9、非监督学习--聚类算法

0、

非监督学习：Unsupervised Learning

聚类：Clustering，聚类属于非监督学习

0.1 监督学习与非监督学习？

• 监督学习提供分类标记（class label），知道每一个实例的标签
• 非监督学习不知道实例的分类标记

 

1、示例：病人肿瘤数据

x：肿瘤直径

y：肿瘤周长

当前不知道肿瘤是否是良性，而是根据肿瘤之间的关系来分类，可以得到红蓝绿三个团簇

 

2、K-means 算法：

2.1 Clustering 中的经典算法，数据挖掘十大经典算法之一

2.2 算法接受参数 k ；然后将事先输入的n个数据对象划分为 k个聚类以便使得所获得的聚类满足：同一聚类中的对象相似度较高；而不同聚类中的对象相似度较小。

2.3 算法思想：

以空间中k个点为中心进行聚类，对最靠近他们的对象归类。通过迭代的方法，逐次更新各聚类中心的值，直至得到最好的聚类结果

2.4 算法描述：

• 适当选择c个类的初始中心；
• 在第k次迭代中，对任意一个样本，求其到c各中心的距离，将该样本归到距离最短的中心所在的类；

• 利用均值等方法更新该类的中心值；
• 对于所有的c个聚类中心，如果利用（2）（3）的迭代法更新后，值保持不变，则迭代结束，否则继续迭代。

2.5 算法流程：

输入：k, data[n];

• 选择k个初始中心点，例如c[0]=data[0],…c[k-1]=data[k-1];
• 对于data[0]….data[n], 分别与c[0]…c[k-1]比较，假定与c[i]差值最少，就标记为i;
• 对于所有标记为i点，重新计算c[i]={ 所有标记为i的data[j]之和}/标记为i的个数；
• 重复(2)(3),直到所有c[i]值的变化小于给定阈值。

 

3、示例说明：四种药分为两类

假设c_1和c_2为分类的中心点，那么D^0的每一行表示每个点到中心点c的距离；

G^0表示把每个点归为哪一类（离那个距离近就归为哪一类）

下一步如何更新中心点？

第一类中只有一个点，那么第一类的中心点就是该点

第二类中有三个点，那么第二类的中心点为三个点的平均值

然后重复以上步骤。

再次计算中心点，如果中心点不变，那么算法终止；否则重复以上步骤。

优点：速度快，简单

缺点：最终结果跟初始点选择相关，容易陷入局部最优，需直到k值Reference:http://croce.ggf.br/dados/K%20mean%20Clustering1.pdf

 

 

4、Python示例

import numpy as np

# Function: K Means
# -------------
# K-Means is an algorithm that takes in a dataset and a constant
# k and returns k centroids (which define clusters of data in the
# dataset which are similar to one another).
# X 数据集；k 分为几类；maxIt 最大迭代次数
def kmeans(X, k, maxIt):
	# X的点数（行数），维度（列数）
	numPoints, numDim = X.shape
# 创建一个比X多一维的全零集合
dataSet = np.zeros((numPoints, numDim + 1))
# 除去最后一列，之前传入X的值
dataSet[:, :-1] = X
	
	# Initialize centroids randomly
# 随机选取中心点
	centroids = dataSet[np.random.randint(numPoints, size = k), :]
	# centroids = dataSet[0:2, :]
	#Randomly assign labels to initial centorid
	centroids[:, -1] = range(1, k +1)
	
	# Initialize book keeping vars.
	iterations = 0
	oldCentroids = None
	
	# Run the main k-means algorithm
	while not shouldStop(oldCentroids, centroids, iterations, maxIt):
		print "iteration: \n", iterations
		print "dataSet: \n", dataSet
		print "centroids: \n", centroids
		# Save old centroids for convergence test.
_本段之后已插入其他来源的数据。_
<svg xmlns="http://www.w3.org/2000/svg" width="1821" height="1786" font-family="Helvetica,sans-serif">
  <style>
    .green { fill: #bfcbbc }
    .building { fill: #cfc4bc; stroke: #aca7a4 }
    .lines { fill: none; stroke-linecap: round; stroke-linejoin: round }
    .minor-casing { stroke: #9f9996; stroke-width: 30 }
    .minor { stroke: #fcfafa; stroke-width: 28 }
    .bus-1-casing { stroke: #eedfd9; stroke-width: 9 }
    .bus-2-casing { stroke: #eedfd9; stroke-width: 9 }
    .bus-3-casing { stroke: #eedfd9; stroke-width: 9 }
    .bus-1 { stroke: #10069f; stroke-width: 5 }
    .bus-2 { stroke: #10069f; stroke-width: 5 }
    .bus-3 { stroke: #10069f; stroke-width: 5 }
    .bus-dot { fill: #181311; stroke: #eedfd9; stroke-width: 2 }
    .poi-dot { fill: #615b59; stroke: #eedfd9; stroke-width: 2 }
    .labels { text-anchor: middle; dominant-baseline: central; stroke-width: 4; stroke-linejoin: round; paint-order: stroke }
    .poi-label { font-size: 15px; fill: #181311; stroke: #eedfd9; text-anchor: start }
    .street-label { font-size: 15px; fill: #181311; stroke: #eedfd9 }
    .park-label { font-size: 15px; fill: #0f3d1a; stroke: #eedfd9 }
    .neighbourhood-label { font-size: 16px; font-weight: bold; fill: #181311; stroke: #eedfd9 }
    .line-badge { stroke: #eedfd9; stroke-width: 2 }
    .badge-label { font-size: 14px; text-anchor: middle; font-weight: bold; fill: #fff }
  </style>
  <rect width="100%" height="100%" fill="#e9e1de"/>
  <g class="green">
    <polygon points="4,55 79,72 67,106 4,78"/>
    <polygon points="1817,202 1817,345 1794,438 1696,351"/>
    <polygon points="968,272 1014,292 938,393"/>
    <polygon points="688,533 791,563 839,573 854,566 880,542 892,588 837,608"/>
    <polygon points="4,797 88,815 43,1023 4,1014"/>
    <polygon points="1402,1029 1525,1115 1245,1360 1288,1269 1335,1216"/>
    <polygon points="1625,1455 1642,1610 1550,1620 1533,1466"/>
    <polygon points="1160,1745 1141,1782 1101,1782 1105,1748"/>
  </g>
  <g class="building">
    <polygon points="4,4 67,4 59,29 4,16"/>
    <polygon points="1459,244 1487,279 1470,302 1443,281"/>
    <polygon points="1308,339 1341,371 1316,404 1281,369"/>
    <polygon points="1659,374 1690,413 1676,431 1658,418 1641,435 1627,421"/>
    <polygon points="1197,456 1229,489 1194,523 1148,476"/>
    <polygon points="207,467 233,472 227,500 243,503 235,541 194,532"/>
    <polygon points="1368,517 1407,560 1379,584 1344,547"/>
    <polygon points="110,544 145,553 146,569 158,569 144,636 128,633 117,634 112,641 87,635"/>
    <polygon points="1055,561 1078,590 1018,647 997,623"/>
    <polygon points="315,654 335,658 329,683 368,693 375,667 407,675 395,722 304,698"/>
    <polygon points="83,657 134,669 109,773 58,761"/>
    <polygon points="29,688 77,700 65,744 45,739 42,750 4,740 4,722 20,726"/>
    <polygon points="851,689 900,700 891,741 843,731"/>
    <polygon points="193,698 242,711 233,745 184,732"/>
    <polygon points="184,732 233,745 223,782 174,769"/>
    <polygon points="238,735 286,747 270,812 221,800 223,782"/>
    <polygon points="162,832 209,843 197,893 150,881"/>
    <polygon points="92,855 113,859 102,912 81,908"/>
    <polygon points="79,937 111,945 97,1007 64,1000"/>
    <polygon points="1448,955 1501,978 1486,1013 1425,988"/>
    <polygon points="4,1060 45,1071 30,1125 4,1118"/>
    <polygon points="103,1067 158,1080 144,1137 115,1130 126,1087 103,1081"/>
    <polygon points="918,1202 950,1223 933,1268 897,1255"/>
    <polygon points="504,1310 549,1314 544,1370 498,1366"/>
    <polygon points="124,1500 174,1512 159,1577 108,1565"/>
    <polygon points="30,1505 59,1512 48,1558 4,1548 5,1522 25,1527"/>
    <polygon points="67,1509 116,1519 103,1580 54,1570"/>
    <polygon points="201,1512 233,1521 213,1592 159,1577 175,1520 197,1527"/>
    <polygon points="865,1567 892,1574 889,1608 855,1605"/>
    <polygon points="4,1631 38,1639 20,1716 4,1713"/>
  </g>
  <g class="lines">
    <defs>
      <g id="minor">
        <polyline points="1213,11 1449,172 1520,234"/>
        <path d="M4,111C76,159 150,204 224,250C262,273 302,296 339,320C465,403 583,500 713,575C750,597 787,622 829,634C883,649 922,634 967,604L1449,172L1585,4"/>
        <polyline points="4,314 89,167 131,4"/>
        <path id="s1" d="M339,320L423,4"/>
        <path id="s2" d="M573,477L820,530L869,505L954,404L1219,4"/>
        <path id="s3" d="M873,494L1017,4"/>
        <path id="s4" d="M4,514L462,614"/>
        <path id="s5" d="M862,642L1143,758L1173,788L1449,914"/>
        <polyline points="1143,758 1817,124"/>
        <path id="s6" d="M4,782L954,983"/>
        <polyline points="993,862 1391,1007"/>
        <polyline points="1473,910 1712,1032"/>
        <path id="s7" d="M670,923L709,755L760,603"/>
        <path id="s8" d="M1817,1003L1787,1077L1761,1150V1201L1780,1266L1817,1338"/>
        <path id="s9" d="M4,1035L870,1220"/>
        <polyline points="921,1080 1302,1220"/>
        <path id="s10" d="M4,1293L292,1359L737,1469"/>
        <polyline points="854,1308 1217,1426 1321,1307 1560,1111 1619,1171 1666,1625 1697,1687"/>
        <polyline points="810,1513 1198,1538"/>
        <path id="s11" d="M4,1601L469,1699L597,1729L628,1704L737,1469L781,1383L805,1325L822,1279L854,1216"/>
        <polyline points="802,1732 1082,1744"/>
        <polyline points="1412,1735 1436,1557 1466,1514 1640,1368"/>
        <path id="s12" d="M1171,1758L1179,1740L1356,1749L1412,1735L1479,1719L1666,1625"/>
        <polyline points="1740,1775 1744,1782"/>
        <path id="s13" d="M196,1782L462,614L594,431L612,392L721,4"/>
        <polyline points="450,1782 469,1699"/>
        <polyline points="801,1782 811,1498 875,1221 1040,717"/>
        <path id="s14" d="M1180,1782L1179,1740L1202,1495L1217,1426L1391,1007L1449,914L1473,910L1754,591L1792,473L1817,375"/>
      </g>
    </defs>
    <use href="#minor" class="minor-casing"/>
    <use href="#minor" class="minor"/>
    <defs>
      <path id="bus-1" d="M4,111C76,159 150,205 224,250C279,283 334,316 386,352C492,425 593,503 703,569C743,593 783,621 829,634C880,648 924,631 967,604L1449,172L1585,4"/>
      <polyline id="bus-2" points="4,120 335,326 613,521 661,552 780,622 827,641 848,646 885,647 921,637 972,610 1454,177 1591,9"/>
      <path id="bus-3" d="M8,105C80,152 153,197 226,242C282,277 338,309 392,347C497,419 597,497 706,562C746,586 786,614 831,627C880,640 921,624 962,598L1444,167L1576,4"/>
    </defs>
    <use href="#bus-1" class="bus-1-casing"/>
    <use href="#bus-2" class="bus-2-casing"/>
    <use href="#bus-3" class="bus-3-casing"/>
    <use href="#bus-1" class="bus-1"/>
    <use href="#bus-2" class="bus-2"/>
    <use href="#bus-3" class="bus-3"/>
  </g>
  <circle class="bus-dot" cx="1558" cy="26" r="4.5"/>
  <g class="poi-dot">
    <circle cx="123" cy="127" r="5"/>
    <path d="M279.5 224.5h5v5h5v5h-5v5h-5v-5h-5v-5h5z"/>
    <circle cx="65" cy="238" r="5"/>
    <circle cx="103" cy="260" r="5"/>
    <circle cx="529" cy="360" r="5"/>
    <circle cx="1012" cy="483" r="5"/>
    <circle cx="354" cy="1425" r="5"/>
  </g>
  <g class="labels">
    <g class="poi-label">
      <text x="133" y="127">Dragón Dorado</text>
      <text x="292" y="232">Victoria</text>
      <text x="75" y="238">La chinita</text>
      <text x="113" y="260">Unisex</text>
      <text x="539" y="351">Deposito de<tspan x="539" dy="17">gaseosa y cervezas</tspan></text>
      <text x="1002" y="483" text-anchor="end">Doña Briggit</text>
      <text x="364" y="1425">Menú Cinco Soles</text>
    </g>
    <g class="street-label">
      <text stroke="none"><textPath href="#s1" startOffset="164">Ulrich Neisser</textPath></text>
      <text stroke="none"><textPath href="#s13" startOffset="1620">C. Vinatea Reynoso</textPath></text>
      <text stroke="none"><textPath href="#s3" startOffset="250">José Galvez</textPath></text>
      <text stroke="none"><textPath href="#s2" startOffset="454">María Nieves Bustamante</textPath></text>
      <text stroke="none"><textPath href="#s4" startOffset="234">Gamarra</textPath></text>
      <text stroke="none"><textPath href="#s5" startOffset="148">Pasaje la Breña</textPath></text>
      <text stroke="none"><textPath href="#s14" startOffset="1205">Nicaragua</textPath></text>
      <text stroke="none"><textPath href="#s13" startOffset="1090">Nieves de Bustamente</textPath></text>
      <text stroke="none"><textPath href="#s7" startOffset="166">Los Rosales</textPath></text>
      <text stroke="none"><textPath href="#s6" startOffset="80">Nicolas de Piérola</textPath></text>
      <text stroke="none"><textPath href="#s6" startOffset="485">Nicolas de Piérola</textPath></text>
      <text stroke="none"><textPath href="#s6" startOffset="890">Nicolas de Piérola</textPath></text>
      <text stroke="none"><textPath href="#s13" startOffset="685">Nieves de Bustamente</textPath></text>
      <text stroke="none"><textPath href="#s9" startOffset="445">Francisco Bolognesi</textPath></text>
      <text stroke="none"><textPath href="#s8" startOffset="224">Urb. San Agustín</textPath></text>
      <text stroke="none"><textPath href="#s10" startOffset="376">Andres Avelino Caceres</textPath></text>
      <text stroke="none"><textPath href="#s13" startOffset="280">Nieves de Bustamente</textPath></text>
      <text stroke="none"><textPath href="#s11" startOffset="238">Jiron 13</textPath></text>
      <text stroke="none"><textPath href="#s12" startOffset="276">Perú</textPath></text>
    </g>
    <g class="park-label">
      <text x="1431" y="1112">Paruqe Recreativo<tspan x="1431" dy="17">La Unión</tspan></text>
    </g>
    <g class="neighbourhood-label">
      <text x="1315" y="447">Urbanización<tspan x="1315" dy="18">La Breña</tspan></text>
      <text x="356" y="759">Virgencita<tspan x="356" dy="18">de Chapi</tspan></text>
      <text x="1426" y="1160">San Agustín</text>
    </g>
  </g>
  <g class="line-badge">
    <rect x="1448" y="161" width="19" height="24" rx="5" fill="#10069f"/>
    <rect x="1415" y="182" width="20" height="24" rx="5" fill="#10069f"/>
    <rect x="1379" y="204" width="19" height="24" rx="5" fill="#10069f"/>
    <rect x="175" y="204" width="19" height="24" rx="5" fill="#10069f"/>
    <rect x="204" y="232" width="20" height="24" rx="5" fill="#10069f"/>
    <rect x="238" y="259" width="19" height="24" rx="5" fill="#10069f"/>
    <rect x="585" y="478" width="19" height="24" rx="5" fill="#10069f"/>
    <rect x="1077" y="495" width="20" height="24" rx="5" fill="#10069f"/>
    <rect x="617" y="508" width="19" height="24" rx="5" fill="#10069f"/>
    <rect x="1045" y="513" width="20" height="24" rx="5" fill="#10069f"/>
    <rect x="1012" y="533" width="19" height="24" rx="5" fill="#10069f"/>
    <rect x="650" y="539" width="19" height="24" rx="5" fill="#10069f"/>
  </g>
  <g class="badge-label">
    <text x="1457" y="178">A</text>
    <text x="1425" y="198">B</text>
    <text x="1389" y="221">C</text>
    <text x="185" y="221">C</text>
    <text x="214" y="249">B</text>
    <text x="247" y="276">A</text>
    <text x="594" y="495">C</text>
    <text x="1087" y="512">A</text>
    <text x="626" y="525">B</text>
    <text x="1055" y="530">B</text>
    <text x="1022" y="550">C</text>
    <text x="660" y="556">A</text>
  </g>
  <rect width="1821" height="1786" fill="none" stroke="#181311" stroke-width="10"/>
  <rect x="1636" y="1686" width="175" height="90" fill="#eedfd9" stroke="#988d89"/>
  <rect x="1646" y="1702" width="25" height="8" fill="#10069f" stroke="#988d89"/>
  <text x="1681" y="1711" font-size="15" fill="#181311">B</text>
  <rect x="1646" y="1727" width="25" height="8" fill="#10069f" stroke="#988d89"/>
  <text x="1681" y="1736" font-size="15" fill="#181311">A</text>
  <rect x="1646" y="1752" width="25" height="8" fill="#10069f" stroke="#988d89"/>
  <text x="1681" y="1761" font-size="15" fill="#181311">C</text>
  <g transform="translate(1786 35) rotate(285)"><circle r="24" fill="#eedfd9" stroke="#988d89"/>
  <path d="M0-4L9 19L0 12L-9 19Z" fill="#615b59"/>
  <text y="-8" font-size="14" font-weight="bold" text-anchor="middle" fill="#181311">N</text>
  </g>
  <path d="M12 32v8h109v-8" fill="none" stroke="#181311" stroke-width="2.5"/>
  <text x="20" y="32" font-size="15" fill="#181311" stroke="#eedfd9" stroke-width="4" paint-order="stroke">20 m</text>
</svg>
Book keeping.
		oldCentroids = np.copy(centroids)
		iterations += 1
		
		# Assign labels to each datapoint based on centroids
		updateLabels(dataSet, centroids)
		
		# Assign centroids based on datapoint labels
		centroids = getCentroids(dataSet, k)
		
	# We can get the labels too by calling getLabels(dataSet, centroids)
	return dataSet
# Function: Should Stop
# -------------
# Returns True or False if k-means is done. K-means terminates either
# because it has run a maximum number of iterations OR the centroids
# stop changing.
def shouldStop(oldCentroids, centroids, iterations, maxIt):
	if iterations > maxIt:
		return True
	return np.array_equal(oldCentroids, centroids)  

# Function: Get Labels
# -------------
# Update a label for each piece of data in the dataset. 
# 根据数据集每一行到中心点的距离，对点分类
def updateLabels(dataSet, centroids):
	# For each element in the dataset, chose the closest centroid. 
	# Make that centroid the element's label.
	numPoints, numDim = dataSet.shape
	for i in range(0, numPoints):
		dataSet[i, -1] = getLabelFromClosestCentroid(dataSet[i, :-1], centroids)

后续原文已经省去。